Video might have killed the radio star but it works just fine for snow and ice contractors who use YouTube channels to educate, entertain and network.
“The Dirt Ninja” Tom Gardocki, owner of New Era Excavation in Manchester, NH, posted his first YouTube video in 2010. Currently, he has 540 videos, 30,000 subscribers, and more than 18 million total views on his channel.
He says he watches a lot of videos and decided to post his own videos that show his everyday work, how-tos and new technology in the industry. The most popular videos, he says, are his how-to videos and his heavy equipment trick videos. His most popular video shows him using the bucket of his excavator to grab and stack beer bottles and golf balls.
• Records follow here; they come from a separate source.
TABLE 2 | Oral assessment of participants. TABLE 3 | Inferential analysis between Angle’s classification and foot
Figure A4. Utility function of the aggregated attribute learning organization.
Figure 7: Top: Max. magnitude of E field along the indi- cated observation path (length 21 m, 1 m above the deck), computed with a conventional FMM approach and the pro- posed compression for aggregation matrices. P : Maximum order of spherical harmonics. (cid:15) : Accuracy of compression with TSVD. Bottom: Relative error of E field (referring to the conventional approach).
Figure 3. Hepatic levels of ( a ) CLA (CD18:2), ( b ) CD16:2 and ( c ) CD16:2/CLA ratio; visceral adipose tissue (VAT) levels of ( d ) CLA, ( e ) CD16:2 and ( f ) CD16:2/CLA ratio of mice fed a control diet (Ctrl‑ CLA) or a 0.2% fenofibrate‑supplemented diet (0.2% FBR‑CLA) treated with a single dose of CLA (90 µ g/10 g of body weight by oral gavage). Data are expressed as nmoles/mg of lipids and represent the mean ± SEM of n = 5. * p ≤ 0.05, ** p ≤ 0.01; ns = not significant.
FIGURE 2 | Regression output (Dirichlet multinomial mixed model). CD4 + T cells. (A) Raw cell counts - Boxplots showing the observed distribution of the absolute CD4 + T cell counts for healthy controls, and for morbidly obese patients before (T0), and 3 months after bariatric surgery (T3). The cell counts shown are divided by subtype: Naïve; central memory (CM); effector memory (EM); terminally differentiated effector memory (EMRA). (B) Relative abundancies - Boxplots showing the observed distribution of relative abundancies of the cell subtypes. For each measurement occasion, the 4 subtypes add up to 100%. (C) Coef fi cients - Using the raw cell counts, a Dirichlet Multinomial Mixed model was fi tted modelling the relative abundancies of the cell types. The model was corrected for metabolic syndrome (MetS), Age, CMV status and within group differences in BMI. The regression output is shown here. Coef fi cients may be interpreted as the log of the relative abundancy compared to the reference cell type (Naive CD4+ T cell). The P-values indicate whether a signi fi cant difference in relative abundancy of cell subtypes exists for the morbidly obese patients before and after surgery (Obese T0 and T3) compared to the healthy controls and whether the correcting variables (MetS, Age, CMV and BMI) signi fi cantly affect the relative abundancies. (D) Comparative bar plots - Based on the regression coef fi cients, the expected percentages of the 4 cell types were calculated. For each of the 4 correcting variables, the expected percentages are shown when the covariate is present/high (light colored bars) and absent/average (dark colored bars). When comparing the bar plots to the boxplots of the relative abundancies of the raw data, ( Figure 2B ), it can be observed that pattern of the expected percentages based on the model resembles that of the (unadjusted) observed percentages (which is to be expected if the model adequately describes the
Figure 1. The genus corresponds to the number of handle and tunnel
It had more than 500,000 views in two days and led to him being showcased on local news stations and the Discovery Channel’s “Machine of Glory.” View the video at http://tinyurl.com/DirtNinja
“I never expected anything to come of it but now it has grown into something way bigger than I ever imagined. Honestly I do it for fun, I post things that I think are interesting and things that I think will help people out with their business,” he says.
Paul Vanderzon, ASM, whose family owns Deneigement Vanderzon, has a small but mighty following on YouTube. His video showing the power of using a tractor and inverted snowblower put him on the map. View the video at http://tinyurl.com/TractorBlower
. Déneigement Vanderzon was featured in Pro- Tech’s SnoFighter series and is currently starring in “En Pleine Tempête” (In the Storm).
He says he thinks his best videos are “during the storm, when the snow is flying all around, and you and your equipment are getting it done.” He also notes it takes a lot of work to make good videos and that he has started to experiment with drone footage.
“It can be distracting and time consuming, especially when we are in the thick of things,” he says, adding that it’s important to think about the end user.
“If it’s shaky or hard to follow, make a new one. Learn to edit your videos and cut out the boring stuff. Try to keep your videos to a couple of minutes,” Vanderzon says. “If you can afford it, there are some great recording devices that have image stabilization built in along with attachments to secure the camera to the outside or inside of your equipment.”
Gardocki and Vanderzon both have made connections in the industry through posting videos.
“I respond to almost all of the comments posted on my videos, especially questions,” Gardocki says. “ I also reply to every private message I receive. I average 1-2 private messages a day from people looking to start their own business and wanting advice, to people looking to buy equipment/tools/attachments and they want my feedback on the product. I think taking the time to respond gains me really loyal followers. Plus I always learn new things from my followers.”